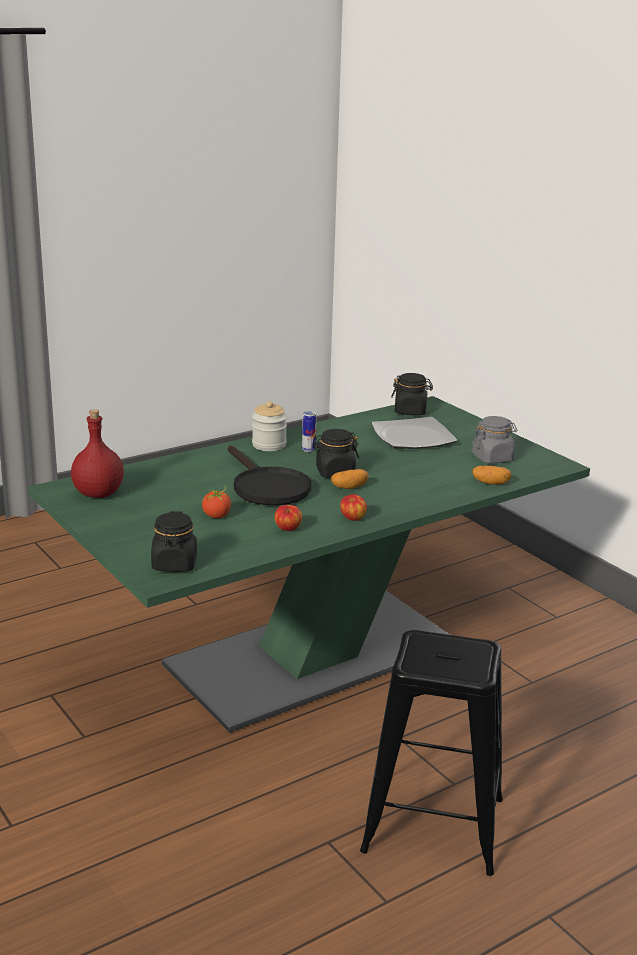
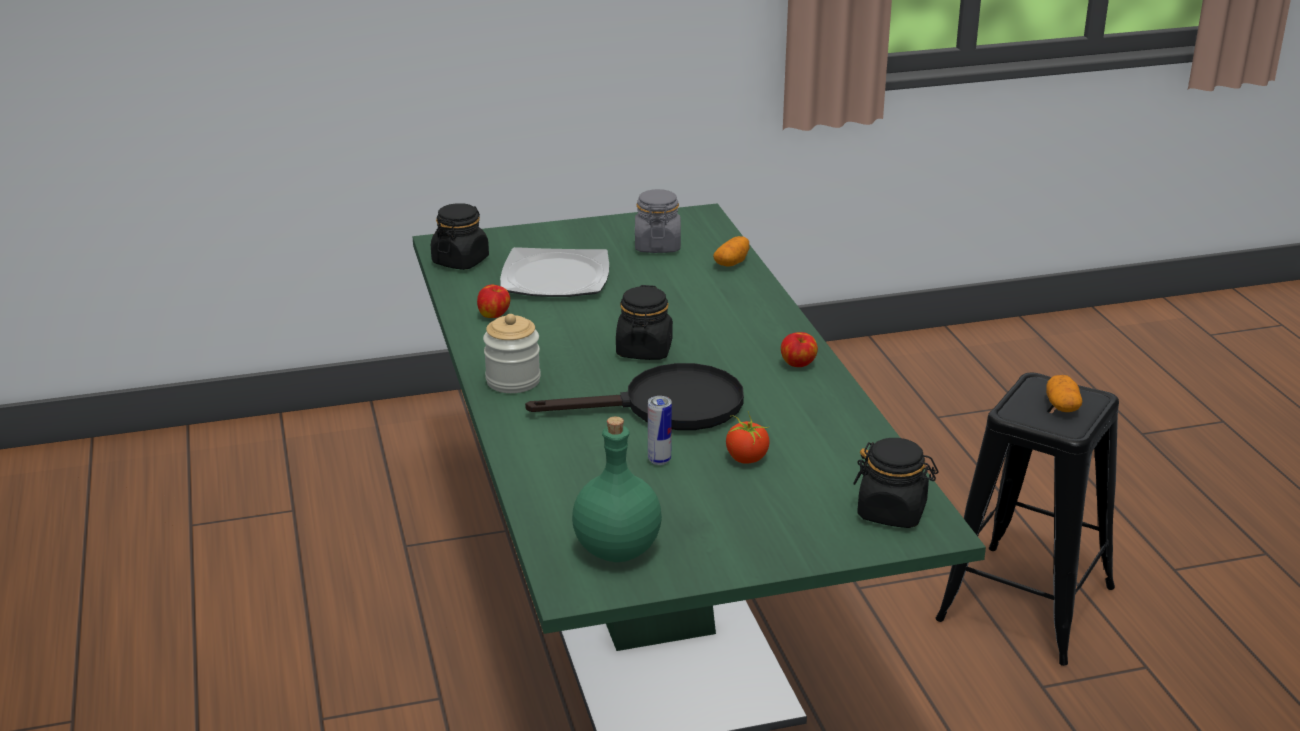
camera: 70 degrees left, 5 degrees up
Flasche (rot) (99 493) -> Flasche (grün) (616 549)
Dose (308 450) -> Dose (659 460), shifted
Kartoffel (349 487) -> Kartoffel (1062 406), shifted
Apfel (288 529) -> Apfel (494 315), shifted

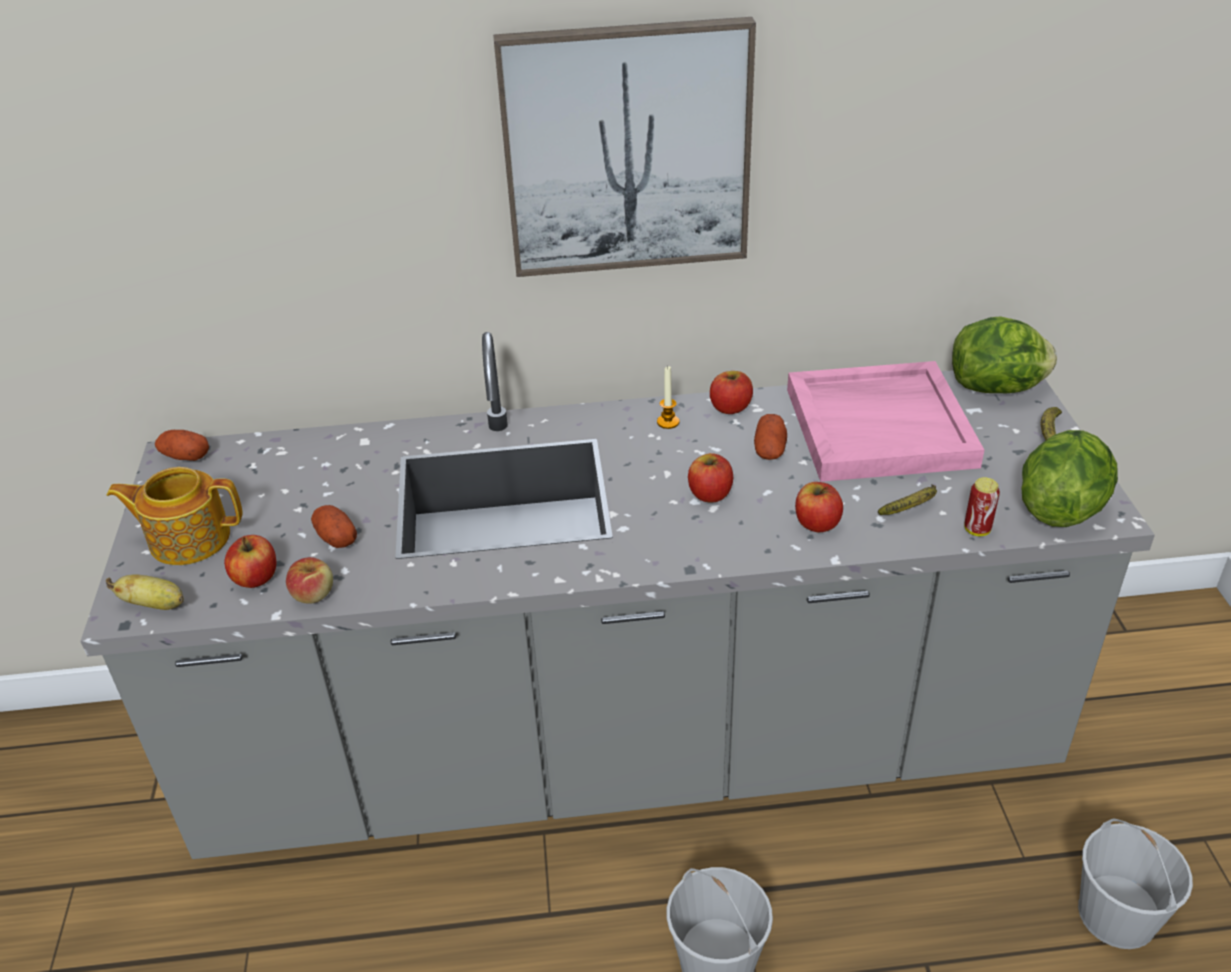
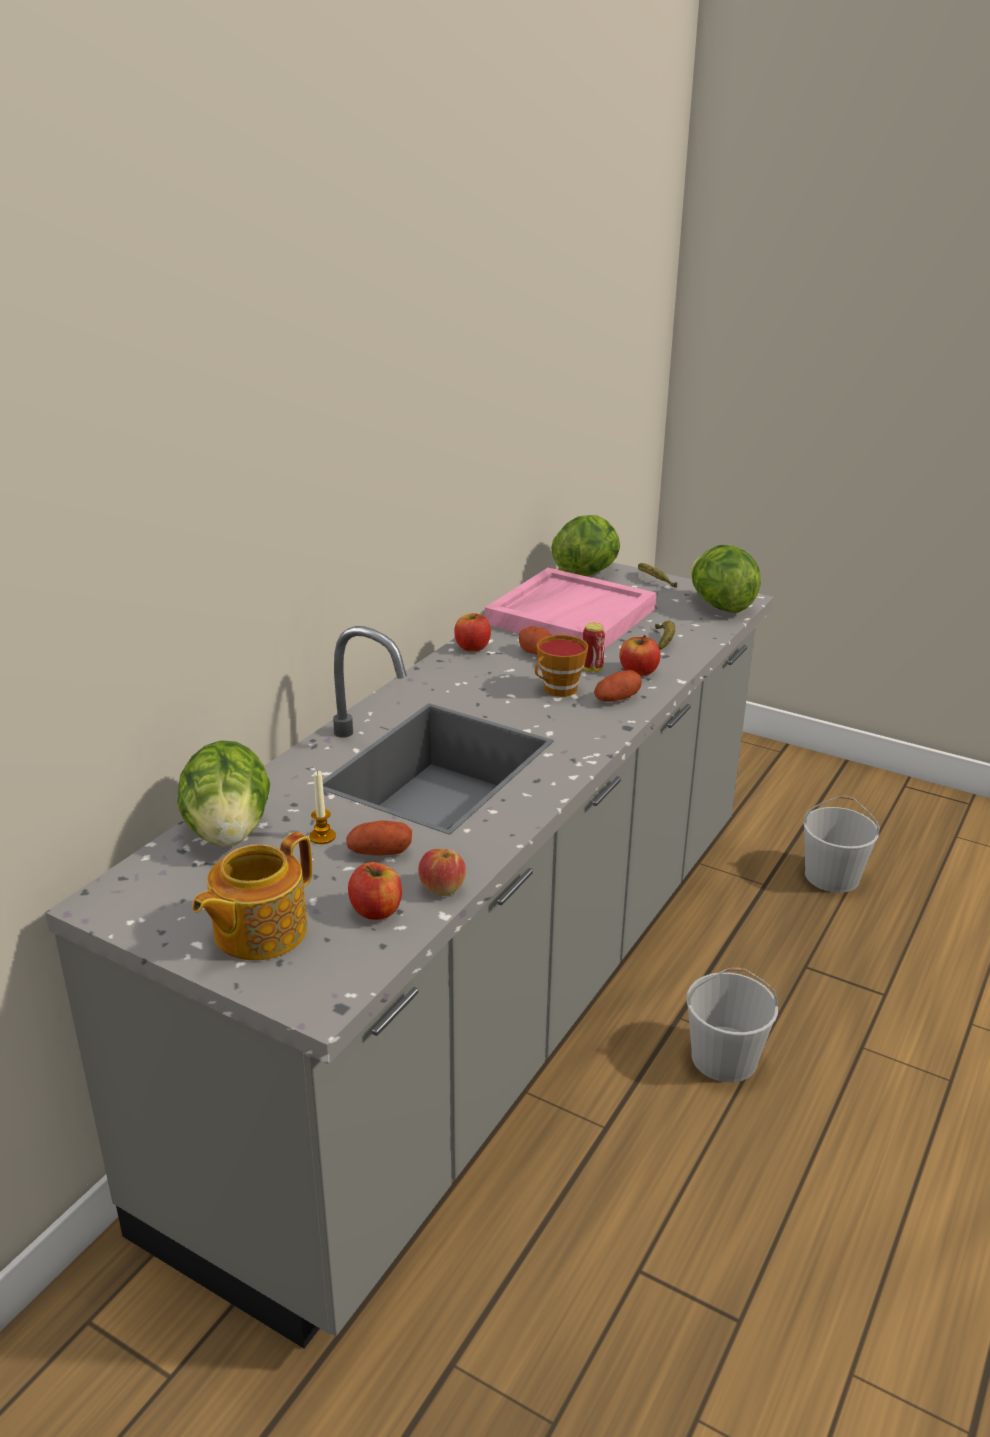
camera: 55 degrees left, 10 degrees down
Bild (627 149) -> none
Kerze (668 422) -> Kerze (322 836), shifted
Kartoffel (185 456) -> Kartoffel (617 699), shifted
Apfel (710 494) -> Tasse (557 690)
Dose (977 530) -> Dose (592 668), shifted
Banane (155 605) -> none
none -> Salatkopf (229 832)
-----
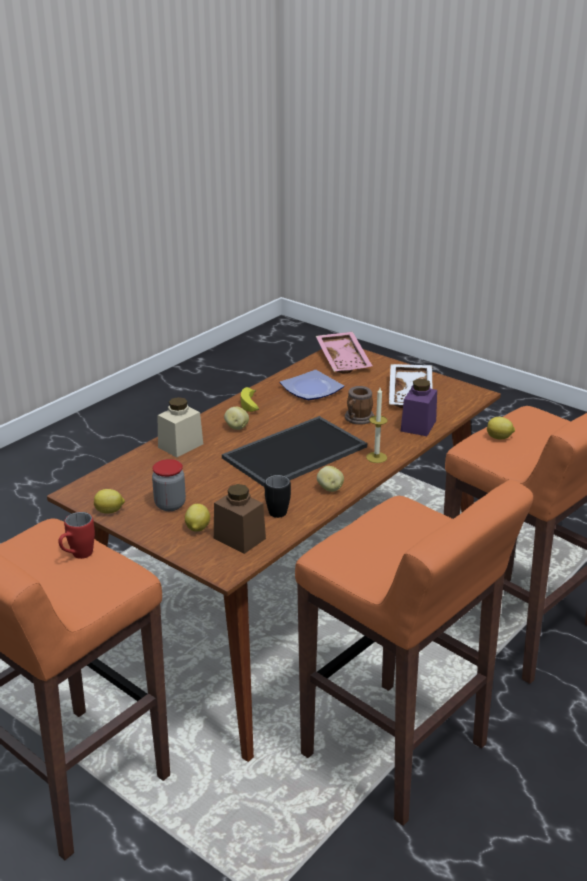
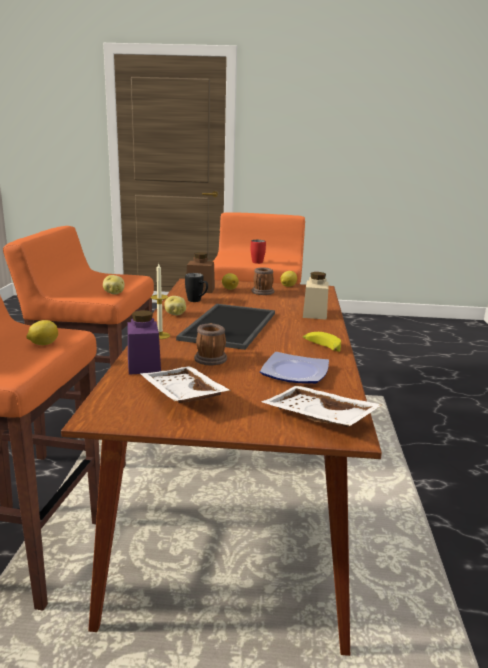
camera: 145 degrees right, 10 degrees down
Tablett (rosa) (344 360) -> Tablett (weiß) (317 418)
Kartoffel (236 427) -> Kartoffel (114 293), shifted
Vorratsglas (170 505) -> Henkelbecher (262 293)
-----
### Activity
Within the material above, extract exactly the lines that start at the line containing "Flasche (rot) (99" and stop after the line containing "Kartoffel (349 487)", and only those.

### Reply
Flasche (rot) (99 493) -> Flasche (grün) (616 549)
Dose (308 450) -> Dose (659 460), shifted
Kartoffel (349 487) -> Kartoffel (1062 406), shifted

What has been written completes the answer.